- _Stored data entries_
━━━━

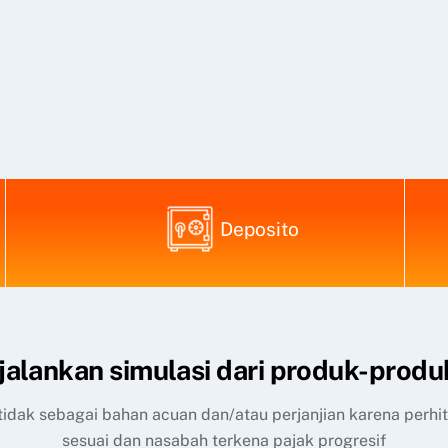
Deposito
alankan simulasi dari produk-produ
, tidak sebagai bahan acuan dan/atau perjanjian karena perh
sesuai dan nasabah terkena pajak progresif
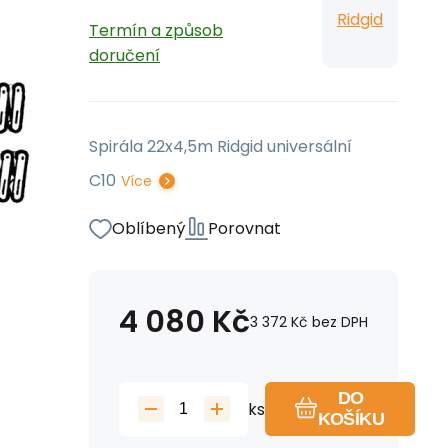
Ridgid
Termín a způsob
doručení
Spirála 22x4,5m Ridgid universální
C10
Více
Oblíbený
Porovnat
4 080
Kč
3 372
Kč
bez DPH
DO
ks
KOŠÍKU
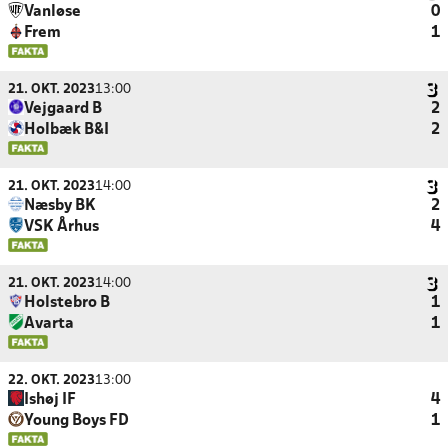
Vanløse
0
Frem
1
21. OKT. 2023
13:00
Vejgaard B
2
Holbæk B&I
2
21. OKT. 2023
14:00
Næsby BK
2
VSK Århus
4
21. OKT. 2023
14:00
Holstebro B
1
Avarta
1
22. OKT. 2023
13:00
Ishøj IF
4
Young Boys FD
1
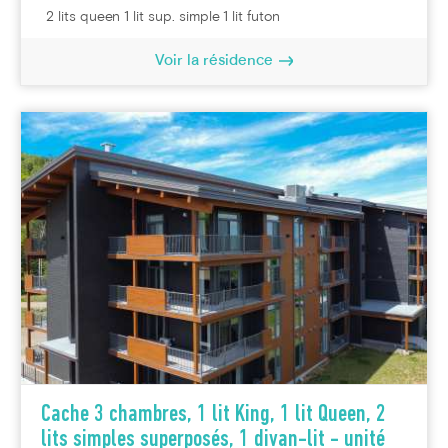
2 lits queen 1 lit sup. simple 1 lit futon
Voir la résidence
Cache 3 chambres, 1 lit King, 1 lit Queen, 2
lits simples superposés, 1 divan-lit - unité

━━━━

- _ACTION ITEM_
Render every line of the data above as a Markdown table with the columns "n" for the row number and "Line" for the line, skipping blank lines. Omit the pictures.

- _SOLVED EXERCISE_
| n | Line |
|---|---|
| 1 | Deposito |
| 2 | alankan simulasi dari produk-produ |
| 3 | , tidak sebagai bahan acuan dan/atau perjanjian karena perh |
| 4 | sesuai dan nasabah terkena pajak progresif |
| 5 | Ridgid |
| 6 | Termín a způsob |
| 7 | doručení |
| 8 | Spirála 22x4,5m Ridgid universální |
| 9 | C10 |
| 10 | Více |
| 11 | Oblíbený |
| 12 | Porovnat |
| 13 | 4 080 |
| 14 | Kč |
| 15 | 3 372 |
| 16 | Kč |
| 17 | bez DPH |
| 18 | DO |
| 19 | ks |
| 20 | KOŠÍKU |
| 21 | Vanløse |
| 22 | 0 |
| 23 | Frem |
| 24 | 1 |
| 25 | 21. OKT. 2023 |
| 26 | 13:00 |
| 27 | Vejgaard B |
| 28 | 2 |
| 29 | Holbæk B&I |
| 30 | 2 |
| 31 | 21. OKT. 2023 |
| 32 | 14:00 |
| 33 | Næsby BK |
| 34 | 2 |
| 35 | VSK Århus |
| 36 | 4 |
| 37 | 21. OKT. 2023 |
| 38 | 14:00 |
| 39 | Holstebro B |
| 40 | 1 |
| 41 | Avarta |
| 42 | 1 |
| 43 | 22. OKT. 2023 |
| 44 | 13:00 |
| 45 | Ishøj IF |
| 46 | 4 |
| 47 | Young Boys FD |
| 48 | 1 |
| 49 | 2 lits queen 1 lit sup. simple 1 lit futon |
| 50 | Voir la résidence |
| 51 | Cache 3 chambres, 1 lit King, 1 lit Queen, 2 |
| 52 | lits simples superposés, 1 divan-lit - unité |